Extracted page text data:
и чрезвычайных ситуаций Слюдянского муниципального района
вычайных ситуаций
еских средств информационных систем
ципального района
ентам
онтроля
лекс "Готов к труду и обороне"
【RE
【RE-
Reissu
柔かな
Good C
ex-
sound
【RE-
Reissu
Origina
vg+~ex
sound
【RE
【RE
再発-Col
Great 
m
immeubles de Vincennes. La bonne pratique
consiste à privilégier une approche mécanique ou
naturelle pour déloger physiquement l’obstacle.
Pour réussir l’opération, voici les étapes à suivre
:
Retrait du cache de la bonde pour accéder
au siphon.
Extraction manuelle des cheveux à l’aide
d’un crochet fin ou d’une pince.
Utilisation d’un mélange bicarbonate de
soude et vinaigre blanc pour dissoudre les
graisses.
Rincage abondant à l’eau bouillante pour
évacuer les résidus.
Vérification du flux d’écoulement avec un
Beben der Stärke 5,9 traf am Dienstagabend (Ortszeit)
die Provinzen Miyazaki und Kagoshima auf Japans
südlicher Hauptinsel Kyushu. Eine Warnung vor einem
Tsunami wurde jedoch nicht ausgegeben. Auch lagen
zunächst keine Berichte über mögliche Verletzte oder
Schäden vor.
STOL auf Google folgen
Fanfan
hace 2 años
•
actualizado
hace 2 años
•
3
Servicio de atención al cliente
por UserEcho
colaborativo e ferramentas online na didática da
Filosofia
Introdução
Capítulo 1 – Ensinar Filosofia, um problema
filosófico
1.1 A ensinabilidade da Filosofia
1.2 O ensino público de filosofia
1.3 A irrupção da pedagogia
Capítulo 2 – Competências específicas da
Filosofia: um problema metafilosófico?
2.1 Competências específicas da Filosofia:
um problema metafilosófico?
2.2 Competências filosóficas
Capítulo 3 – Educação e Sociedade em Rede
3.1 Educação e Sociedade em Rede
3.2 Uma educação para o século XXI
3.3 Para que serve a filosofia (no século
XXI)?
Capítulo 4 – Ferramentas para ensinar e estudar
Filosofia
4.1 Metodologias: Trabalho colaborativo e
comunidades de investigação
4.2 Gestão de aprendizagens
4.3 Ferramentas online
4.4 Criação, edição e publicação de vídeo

— Task goal —
Wherever a line contains the string "ситуаций", copy that line from the data.

— Response below —
и чрезвычайных ситуаций Слюдянского муниципального района
вычайных ситуаций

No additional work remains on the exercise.